Tuesday, September 26, 2023

USS McCain incident

 https://features.propublica.org/navy-uss-mccain-crash/navy-installed-touch-screen-steering-ten-sailors-paid-with-their-lives/


To guide the McCain, Bordeaux relied upon a navigation system the Navy considered a triumph of technology and thrift. It featured slick black touch screens to operate the ship’s wheel and propellers. It knit together information from radars and digital maps. It would save money by requiring fewer sailors to safely steer the ship.


Bordeaux felt confident using the system to control the speed and heading of the ship. But there were many things he did not understand about the array of dials, arrows and data that filled the touch screen.


“There was actually a lot of functions on there that I had no clue what on earth they did,” Bordeaux said of the system.

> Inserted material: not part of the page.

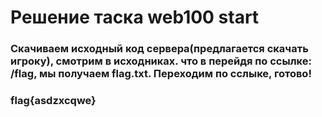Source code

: # Решение таска web100 start

### Скачиваем исходный код сервера(предлагается скачать игроку), смотрим в исходниках. что в перейдя по ссылке: /flag, мы получаем flag.txt. Переходим по сслыке, готово!

### flag{asdzxcqwe}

Bordeaux, one of the newest sailors on the ship, was joined in uncertainty by one of the most seasoned, Cmdr. Alfredo Sanchez, captain of the McCain.


A 19-year Navy veteran, Sanchez had watched as technicians replaced the ship’s traditional steering controls a year earlier with the new navigation system. Almost from the start, it caused him headaches. The system constantly indicated problems with steering. They were mostly false alarms, quickly fixed, but by March 2017, Sanchez’s engineers were calling the system “unstable,” with “multiple and cascading failures regularly.”


Sanchez grew to distrust the navigation system, especially for use in delicate operations. He often ordered it to run in backup manual mode, which eliminated some of the automated functions but also created new risks.


...


In the end, though, the Navy punished its own sailors for failing to master a flawed system that they had been inadequately trained on and that the Navy itself came to admit it did not fully understand.


...

In 2014, Navy officials discovered a flaw in the IBNS. One component could not keep track of more than 150 ships at a time without malfunctioning, according to Navy investigators. The Navy’s solution? Sailors were told to delete tracked ships before the total hit the magic number.


The navigation system could also become overloaded if too much information streamed in from a ship tracking database used worldwide to prevent maritime collisions. The Navy’s second solution was similar to the first: Drop the feed when it became too much.


They were patches on top of patches that left the Navy’s destroyers without a full picture of the seas around them. But none of the problems was serious enough to attract high-level attention. A Navy system designed to track problems in major ship systems did not contain any reports that mentioned the IBNS until last year, according to a Navy official.